» Data items:
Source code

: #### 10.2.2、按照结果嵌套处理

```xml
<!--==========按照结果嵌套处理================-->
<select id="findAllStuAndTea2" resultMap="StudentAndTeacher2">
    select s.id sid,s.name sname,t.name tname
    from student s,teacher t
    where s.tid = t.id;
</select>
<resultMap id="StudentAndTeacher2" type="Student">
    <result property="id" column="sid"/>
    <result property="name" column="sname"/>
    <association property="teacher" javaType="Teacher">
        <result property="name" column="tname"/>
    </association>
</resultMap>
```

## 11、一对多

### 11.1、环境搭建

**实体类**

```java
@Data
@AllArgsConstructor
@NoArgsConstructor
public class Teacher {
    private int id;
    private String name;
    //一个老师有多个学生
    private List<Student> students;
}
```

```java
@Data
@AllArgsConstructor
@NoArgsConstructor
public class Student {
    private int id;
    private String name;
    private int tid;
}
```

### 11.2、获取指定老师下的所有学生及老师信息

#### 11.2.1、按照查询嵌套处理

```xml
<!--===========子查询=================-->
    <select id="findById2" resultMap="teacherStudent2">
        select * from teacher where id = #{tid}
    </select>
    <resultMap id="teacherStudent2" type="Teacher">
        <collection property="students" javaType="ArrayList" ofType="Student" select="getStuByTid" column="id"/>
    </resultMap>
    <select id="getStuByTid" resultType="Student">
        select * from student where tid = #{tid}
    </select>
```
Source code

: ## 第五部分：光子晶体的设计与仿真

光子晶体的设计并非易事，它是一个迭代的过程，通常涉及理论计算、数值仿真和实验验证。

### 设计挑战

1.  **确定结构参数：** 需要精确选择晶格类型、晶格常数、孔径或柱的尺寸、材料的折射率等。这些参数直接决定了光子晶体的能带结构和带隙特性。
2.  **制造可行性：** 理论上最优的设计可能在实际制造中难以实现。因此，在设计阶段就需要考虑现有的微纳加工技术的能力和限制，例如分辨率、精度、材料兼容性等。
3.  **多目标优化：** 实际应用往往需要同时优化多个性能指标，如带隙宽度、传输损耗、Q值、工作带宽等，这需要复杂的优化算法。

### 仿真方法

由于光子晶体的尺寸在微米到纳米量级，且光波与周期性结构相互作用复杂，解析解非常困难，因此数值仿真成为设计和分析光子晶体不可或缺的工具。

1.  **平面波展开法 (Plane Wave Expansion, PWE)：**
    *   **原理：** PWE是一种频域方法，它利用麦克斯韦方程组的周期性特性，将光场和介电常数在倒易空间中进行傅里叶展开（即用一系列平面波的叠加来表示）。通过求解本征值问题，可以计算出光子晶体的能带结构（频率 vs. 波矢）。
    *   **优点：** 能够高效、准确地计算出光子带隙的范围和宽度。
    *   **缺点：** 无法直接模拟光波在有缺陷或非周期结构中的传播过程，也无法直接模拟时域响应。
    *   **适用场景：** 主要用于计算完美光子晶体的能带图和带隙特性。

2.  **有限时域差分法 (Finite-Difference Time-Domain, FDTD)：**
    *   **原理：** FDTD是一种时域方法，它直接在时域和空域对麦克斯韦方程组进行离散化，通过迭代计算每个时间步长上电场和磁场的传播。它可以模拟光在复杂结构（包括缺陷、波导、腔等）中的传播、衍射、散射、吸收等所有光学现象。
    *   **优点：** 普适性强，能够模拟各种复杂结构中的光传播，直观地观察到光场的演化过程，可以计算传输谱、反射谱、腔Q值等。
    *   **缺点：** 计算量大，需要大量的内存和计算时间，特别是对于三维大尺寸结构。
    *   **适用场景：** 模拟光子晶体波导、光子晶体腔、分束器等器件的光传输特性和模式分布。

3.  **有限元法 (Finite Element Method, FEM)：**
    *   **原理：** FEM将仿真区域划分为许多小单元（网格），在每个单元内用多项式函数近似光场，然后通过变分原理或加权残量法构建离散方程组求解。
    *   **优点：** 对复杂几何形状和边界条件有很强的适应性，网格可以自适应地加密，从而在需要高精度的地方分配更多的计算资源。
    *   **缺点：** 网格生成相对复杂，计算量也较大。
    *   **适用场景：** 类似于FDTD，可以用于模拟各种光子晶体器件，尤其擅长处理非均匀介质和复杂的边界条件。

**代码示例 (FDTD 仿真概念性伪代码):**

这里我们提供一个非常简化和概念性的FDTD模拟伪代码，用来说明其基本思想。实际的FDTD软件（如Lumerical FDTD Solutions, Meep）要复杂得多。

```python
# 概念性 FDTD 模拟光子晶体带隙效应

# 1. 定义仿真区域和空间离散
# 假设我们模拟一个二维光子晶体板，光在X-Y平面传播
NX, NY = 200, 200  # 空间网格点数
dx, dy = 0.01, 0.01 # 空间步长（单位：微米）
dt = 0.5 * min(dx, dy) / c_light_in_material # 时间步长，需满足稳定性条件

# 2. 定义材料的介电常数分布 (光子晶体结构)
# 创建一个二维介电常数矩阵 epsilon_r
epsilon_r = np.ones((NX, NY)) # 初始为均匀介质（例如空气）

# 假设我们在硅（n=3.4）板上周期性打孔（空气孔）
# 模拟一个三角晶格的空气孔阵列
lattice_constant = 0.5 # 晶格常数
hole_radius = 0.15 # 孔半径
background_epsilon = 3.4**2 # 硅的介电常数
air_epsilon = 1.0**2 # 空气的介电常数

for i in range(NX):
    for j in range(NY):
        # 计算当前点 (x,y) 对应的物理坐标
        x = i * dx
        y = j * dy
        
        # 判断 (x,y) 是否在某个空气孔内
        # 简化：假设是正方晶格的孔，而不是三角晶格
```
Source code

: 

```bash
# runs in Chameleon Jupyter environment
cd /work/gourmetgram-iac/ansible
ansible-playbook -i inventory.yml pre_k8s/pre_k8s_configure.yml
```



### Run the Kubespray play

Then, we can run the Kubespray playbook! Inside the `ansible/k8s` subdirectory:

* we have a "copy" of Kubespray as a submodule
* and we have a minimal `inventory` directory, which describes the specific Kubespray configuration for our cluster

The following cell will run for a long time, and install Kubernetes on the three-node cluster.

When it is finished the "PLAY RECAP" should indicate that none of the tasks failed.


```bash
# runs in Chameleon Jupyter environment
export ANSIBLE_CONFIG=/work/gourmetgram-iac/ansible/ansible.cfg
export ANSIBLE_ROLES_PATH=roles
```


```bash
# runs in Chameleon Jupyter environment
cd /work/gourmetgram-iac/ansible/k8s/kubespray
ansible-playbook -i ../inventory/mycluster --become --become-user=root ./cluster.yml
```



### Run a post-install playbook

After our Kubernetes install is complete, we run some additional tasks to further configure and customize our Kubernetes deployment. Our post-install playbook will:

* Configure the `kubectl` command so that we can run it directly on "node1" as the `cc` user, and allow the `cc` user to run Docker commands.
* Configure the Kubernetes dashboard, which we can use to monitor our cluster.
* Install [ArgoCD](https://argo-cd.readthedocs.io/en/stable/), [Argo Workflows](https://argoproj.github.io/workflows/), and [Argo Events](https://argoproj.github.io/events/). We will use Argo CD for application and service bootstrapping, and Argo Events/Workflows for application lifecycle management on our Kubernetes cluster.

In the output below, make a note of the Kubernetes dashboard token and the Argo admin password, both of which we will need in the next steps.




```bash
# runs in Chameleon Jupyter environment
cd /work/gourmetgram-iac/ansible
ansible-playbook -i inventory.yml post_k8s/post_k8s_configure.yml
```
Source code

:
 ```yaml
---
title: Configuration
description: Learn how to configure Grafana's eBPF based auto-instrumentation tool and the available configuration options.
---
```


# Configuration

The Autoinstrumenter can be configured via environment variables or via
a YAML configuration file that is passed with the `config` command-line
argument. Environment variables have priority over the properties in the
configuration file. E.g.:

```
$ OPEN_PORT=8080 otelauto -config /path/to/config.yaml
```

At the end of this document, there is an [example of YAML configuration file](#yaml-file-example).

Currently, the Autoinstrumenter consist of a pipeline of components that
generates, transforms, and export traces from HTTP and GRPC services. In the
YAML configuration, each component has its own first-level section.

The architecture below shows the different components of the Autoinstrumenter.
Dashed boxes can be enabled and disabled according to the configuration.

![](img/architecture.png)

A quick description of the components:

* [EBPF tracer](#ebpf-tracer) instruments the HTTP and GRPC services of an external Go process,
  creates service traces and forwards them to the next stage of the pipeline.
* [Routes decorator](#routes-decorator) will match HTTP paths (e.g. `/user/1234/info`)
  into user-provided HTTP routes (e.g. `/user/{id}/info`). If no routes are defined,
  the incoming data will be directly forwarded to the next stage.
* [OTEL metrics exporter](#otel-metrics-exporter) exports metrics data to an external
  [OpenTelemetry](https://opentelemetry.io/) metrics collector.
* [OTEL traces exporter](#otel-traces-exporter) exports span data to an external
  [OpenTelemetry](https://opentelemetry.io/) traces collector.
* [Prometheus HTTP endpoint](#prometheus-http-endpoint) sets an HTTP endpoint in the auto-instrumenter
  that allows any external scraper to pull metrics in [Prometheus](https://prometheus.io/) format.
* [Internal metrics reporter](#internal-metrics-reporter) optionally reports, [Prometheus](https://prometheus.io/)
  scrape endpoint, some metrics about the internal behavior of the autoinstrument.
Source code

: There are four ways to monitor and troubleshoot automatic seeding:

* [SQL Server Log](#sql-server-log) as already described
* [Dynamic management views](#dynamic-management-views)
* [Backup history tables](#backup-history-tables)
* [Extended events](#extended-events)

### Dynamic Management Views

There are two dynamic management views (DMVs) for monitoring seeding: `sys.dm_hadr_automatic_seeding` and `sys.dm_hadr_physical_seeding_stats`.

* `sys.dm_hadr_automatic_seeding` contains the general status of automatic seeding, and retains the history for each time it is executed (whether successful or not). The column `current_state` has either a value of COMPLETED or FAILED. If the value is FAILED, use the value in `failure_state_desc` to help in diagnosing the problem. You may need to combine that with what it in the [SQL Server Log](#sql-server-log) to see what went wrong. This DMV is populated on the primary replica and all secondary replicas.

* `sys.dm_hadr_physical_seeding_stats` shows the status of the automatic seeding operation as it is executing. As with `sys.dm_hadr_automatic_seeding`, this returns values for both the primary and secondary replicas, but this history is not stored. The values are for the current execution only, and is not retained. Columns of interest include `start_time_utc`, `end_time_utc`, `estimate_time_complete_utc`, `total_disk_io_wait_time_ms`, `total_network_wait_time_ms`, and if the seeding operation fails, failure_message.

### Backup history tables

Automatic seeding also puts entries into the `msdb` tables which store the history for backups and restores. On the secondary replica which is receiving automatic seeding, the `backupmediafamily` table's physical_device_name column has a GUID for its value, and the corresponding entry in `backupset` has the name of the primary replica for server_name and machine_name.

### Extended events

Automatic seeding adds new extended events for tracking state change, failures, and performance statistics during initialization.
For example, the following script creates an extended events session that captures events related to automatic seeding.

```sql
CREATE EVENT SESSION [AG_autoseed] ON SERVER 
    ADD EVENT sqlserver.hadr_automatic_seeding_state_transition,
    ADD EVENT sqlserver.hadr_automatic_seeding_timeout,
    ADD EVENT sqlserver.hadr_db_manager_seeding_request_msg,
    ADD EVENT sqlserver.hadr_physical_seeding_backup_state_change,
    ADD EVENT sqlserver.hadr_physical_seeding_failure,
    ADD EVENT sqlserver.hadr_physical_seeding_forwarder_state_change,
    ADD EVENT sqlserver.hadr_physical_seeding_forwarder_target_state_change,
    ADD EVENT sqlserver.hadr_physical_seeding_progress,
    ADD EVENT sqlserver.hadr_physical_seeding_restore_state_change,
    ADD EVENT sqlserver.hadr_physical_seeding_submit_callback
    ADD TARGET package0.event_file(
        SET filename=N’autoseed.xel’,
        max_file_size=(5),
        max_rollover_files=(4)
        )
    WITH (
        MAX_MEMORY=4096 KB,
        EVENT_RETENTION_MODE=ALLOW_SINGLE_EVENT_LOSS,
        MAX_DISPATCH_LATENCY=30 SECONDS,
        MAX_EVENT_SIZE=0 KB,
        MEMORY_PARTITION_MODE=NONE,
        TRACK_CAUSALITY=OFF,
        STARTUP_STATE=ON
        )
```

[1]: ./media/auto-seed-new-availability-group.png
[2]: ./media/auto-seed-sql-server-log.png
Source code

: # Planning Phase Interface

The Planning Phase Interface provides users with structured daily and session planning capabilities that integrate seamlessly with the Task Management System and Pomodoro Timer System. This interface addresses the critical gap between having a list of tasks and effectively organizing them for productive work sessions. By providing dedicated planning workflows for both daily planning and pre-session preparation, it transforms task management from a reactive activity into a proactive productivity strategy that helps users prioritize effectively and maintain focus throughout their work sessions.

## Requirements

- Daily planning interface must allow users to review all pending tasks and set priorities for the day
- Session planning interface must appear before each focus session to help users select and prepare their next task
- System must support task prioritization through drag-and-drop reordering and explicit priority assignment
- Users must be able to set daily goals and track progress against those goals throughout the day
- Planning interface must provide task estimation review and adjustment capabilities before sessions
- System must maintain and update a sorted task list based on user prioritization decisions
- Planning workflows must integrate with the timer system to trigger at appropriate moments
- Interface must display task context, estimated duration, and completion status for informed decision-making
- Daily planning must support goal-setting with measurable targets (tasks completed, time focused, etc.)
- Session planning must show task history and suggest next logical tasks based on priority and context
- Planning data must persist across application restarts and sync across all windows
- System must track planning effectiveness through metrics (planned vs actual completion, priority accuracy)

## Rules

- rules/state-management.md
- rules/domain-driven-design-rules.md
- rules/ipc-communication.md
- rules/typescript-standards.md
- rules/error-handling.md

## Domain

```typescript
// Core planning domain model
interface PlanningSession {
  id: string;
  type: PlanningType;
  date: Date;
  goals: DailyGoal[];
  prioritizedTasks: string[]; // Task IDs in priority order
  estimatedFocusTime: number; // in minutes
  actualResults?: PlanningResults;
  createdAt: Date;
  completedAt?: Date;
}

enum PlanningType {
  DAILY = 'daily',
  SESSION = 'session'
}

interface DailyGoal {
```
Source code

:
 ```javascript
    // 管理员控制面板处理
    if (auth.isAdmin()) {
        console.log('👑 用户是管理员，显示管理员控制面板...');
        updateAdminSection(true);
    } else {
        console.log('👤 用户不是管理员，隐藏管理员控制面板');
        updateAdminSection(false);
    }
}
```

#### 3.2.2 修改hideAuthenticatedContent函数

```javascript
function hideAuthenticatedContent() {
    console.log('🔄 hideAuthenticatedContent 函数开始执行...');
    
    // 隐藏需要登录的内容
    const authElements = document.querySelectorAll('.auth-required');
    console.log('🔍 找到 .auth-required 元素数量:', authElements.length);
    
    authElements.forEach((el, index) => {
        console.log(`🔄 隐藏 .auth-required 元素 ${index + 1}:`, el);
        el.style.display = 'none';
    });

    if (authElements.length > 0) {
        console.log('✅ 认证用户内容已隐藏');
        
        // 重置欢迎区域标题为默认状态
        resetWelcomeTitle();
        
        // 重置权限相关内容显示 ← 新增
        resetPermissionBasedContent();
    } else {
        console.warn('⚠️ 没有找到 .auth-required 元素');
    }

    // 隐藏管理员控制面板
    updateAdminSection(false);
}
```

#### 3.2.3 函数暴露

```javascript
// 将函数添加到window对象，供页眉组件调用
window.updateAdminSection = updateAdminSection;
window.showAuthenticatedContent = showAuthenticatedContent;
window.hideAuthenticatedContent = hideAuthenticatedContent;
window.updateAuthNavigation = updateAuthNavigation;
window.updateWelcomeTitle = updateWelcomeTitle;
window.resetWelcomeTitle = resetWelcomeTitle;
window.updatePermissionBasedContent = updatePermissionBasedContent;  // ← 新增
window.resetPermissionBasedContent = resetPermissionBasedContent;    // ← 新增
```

» Exercise:
The number of lines in the entries holding the word "display" is what is needed. Supply that number only.

» Exercise solution:
2